## Text shown
————————

Pelargonium insularis
- Conservation status: Critically Endangered (IUCN 3.1)

Scientific classification
- Kingdom: Plantae
- Clade: Tracheophytes
- Clade: Angiosperms
- Clade: Eudicots
- Clade: Rosids
- Order: Geraniales
- Family: Geraniaceae
- Genus: Pelargonium
- Species: P. insularis
- Binomial name: Pelargonium insularis Gibby & A.G.Mill.

= Pelargonium insularis =

- Genus: Pelargonium
- Species: insularis
- Authority: Gibby & A.G.Mill.
- Conservation status: CR

Species of plant

Pelargonium insularis is a species of plant in the family Geraniaceae. It is endemic to the Samhah island in the Socotra Archipelago of Yemen. It was discovered in 1999 on the north-facing limestone escarpment on the island. It represents the first record of the genus from the Socotra Archipelago. At the time of its discovery only a single plant was found and an extensive search failed to find more. The cliffs in which it occurs are frequently enveloped in low cloud and provide a relatively moist refugium occupying less than 5 km2, on an otherwise desertic island. Local informants know of the plant and comment that it is found along the cliffs and when fresh, provides incidental grazing for livestock. Its natural habitat is rocky areas. It is threatened by habitat loss.

————————

## Excerpted data
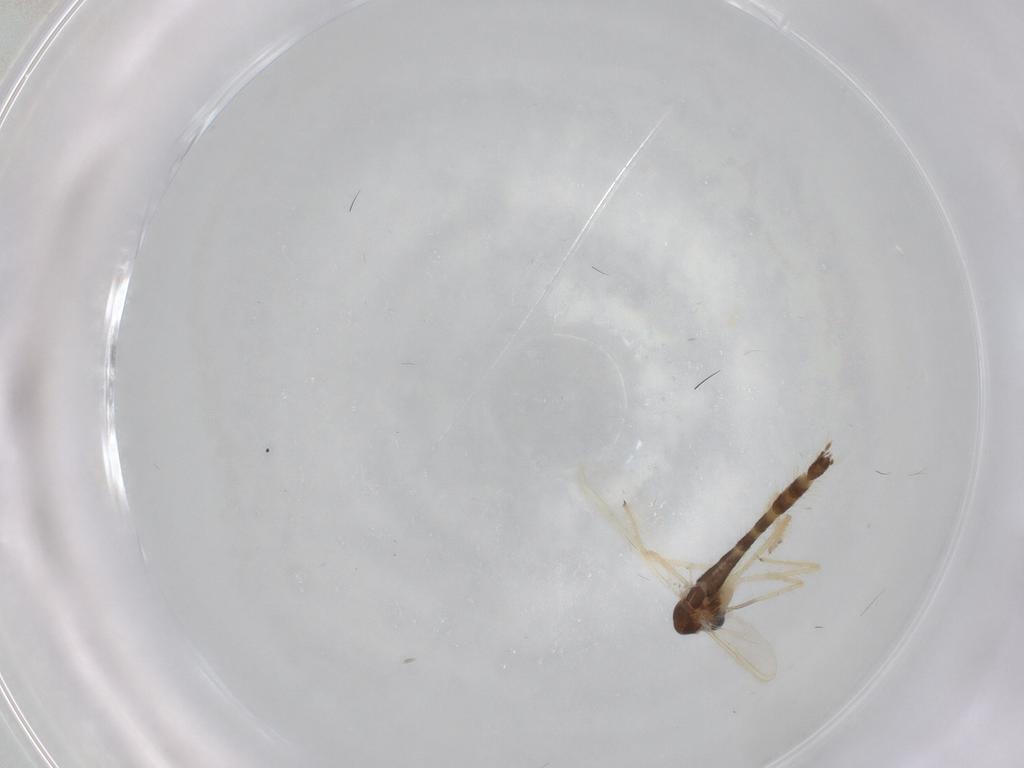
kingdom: Animalia
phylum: Arthropoda
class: Insecta
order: Diptera
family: Chironomidae
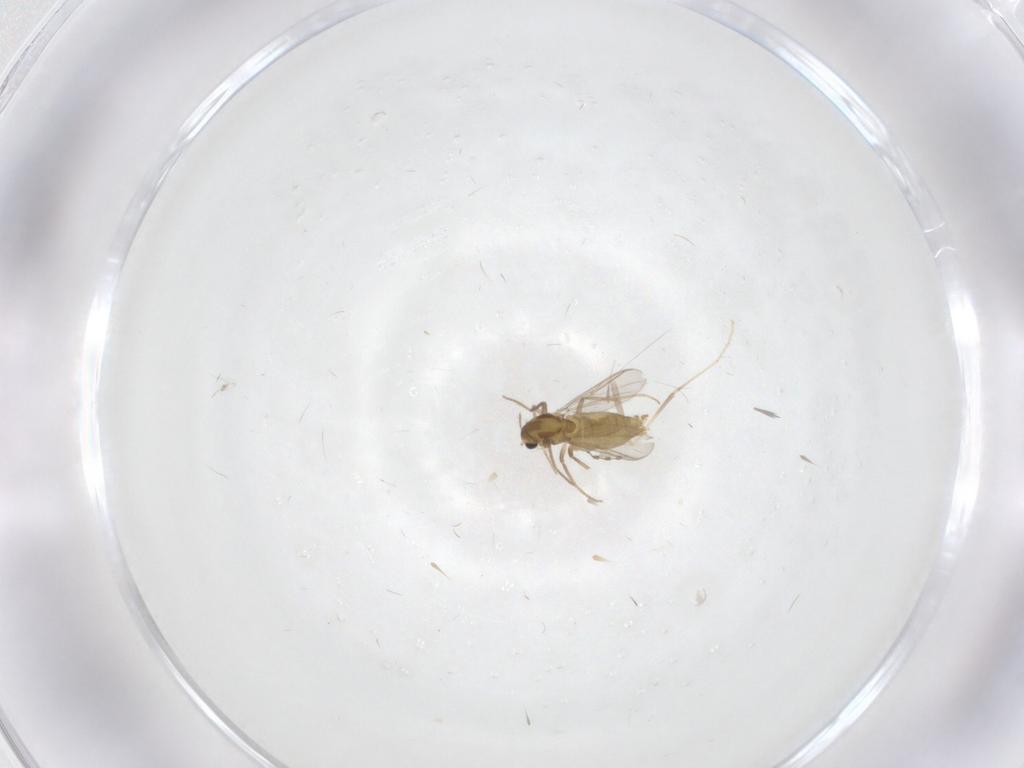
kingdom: Animalia
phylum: Arthropoda
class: Insecta
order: Diptera
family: Chironomidae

————————

Transcribe the passage from the text about Pelargonium insularis, starting at "Pelargonium insularis is" and ending at "by habitat loss.". The records are separate material and are not connected to the text about Pelargonium insularis.

Pelargonium insularis is a species of plant in the family Geraniaceae. It is endemic to the Samhah island in the Socotra Archipelago of Yemen. It was discovered in 1999 on the north-facing limestone escarpment on the island. It represents the first record of the genus from the Socotra Archipelago. At the time of its discovery only a single plant was found and an extensive search failed to find more. The cliffs in which it occurs are frequently enveloped in low cloud and provide a relatively moist refugium occupying less than 5 km2, on an otherwise desertic island. Local informants know of the plant and comment that it is found along the cliffs and when fresh, provides incidental grazing for livestock. Its natural habitat is rocky areas. It is threatened by habitat loss.